§ Task item
In the data below, give the number of lines that contain the word "with". Nothing else is needed.

Data for the task Start Marker

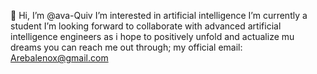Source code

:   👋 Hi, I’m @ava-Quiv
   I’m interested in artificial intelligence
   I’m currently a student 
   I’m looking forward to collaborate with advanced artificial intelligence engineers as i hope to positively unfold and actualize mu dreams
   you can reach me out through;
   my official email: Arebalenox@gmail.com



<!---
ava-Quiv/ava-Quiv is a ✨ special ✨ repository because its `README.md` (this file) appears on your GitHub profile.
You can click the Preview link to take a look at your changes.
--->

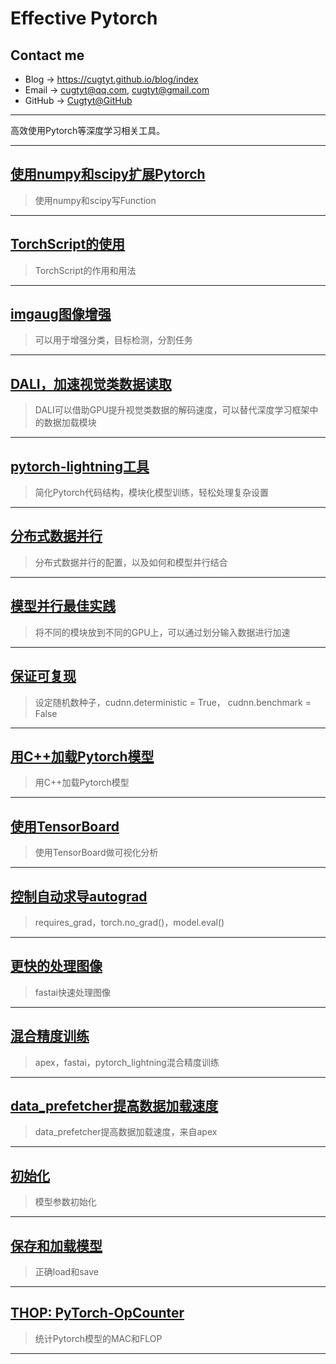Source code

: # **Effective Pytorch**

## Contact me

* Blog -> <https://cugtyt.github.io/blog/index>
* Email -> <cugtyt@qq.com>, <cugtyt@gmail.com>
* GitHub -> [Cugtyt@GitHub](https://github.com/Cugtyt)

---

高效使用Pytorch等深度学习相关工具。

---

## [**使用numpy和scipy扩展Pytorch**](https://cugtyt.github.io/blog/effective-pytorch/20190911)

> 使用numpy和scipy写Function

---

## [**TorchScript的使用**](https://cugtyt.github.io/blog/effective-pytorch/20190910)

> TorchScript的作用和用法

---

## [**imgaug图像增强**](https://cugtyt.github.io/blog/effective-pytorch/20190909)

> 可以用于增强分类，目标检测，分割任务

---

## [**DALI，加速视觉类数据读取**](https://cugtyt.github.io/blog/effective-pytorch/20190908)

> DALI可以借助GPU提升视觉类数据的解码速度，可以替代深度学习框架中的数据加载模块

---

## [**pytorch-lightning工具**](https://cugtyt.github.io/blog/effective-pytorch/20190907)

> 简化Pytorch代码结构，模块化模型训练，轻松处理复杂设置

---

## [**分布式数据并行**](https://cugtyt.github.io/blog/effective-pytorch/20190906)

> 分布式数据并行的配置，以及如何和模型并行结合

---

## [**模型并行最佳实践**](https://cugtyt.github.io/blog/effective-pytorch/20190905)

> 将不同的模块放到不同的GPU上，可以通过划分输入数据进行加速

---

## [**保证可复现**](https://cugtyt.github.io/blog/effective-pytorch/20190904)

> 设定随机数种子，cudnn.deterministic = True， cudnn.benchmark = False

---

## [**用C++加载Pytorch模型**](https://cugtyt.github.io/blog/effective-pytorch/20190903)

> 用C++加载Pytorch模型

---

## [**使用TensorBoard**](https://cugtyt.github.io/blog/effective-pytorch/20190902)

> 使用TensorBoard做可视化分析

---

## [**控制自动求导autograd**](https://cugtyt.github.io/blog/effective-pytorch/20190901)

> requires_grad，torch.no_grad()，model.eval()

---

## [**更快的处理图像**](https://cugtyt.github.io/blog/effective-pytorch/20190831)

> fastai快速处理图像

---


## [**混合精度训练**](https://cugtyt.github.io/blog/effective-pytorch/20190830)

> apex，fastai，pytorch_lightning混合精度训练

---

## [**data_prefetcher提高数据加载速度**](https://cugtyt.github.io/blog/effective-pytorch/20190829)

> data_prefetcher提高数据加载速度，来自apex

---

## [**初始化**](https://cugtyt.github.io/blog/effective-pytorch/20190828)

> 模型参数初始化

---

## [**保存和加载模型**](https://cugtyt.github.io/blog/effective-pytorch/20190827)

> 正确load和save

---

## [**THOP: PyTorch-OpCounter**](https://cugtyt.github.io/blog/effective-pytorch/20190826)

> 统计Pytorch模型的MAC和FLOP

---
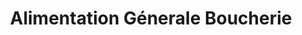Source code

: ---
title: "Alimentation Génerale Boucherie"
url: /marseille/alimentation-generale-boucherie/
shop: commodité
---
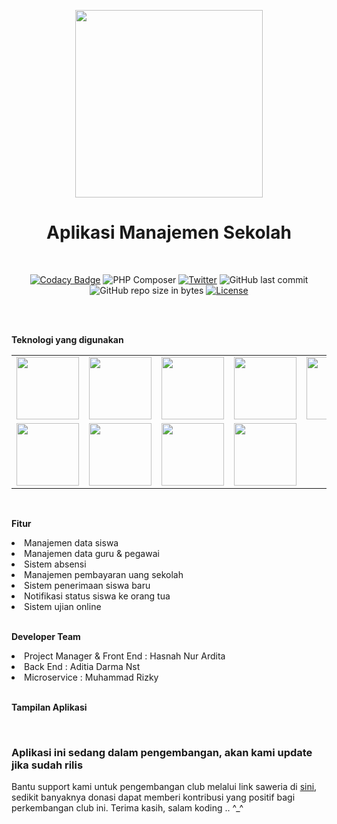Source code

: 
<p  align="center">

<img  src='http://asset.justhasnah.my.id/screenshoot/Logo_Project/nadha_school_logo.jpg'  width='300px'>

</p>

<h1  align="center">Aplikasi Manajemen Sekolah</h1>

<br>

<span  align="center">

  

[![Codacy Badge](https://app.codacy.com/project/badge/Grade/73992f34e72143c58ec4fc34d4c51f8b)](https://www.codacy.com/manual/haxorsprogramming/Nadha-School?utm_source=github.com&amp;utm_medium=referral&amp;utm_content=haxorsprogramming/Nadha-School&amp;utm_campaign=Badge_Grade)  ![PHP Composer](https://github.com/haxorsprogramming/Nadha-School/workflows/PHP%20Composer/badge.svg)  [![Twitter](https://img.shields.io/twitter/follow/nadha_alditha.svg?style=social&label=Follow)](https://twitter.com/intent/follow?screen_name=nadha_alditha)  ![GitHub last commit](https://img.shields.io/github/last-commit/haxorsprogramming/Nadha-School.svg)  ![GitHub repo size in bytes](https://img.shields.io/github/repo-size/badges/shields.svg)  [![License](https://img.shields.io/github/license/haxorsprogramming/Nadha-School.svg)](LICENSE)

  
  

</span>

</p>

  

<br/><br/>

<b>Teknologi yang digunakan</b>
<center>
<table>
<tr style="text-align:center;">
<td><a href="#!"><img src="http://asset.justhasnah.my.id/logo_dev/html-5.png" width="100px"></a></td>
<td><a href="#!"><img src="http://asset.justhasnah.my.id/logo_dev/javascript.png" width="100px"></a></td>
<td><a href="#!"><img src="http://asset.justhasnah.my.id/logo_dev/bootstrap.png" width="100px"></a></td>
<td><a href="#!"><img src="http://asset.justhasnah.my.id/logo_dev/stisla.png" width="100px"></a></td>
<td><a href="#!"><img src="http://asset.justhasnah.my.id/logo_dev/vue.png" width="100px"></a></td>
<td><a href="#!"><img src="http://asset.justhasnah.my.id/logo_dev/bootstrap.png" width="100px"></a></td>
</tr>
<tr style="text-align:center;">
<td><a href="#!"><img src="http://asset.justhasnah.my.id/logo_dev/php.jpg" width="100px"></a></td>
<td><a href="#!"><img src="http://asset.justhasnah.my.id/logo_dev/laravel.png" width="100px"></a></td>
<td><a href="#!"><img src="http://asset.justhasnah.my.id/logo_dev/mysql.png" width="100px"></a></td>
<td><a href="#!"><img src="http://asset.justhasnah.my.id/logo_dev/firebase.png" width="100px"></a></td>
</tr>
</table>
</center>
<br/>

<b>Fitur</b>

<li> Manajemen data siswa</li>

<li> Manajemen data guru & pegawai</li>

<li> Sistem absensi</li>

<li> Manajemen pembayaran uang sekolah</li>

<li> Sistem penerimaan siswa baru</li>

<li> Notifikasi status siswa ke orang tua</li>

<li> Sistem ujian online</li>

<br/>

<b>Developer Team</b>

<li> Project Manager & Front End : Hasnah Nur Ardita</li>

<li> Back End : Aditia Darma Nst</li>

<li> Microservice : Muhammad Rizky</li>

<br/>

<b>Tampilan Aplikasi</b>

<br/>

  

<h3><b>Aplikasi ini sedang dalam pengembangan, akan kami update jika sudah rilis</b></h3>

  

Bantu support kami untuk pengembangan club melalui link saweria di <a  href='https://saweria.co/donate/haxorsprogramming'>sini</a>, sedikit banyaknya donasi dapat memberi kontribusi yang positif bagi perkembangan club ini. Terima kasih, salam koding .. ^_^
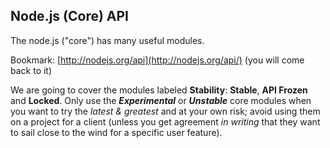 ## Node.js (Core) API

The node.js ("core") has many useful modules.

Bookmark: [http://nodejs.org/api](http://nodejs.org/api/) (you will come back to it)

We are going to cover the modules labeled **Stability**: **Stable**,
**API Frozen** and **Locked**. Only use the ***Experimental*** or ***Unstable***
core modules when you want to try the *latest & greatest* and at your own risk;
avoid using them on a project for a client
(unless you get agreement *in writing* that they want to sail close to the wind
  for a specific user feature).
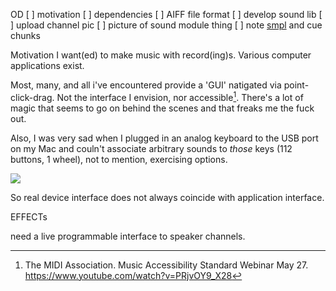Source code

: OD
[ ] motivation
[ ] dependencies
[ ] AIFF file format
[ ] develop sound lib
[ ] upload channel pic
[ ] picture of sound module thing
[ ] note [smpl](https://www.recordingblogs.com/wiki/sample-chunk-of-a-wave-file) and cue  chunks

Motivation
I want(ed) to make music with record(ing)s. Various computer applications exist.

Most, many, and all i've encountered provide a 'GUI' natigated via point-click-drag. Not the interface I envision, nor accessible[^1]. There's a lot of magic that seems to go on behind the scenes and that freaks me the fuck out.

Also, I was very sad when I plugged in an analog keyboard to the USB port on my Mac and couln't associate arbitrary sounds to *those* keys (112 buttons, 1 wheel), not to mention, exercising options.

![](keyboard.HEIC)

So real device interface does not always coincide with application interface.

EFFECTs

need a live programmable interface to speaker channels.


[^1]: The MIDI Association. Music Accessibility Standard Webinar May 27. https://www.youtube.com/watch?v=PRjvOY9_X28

Data for the task End Marker

§ Result of the exercise
3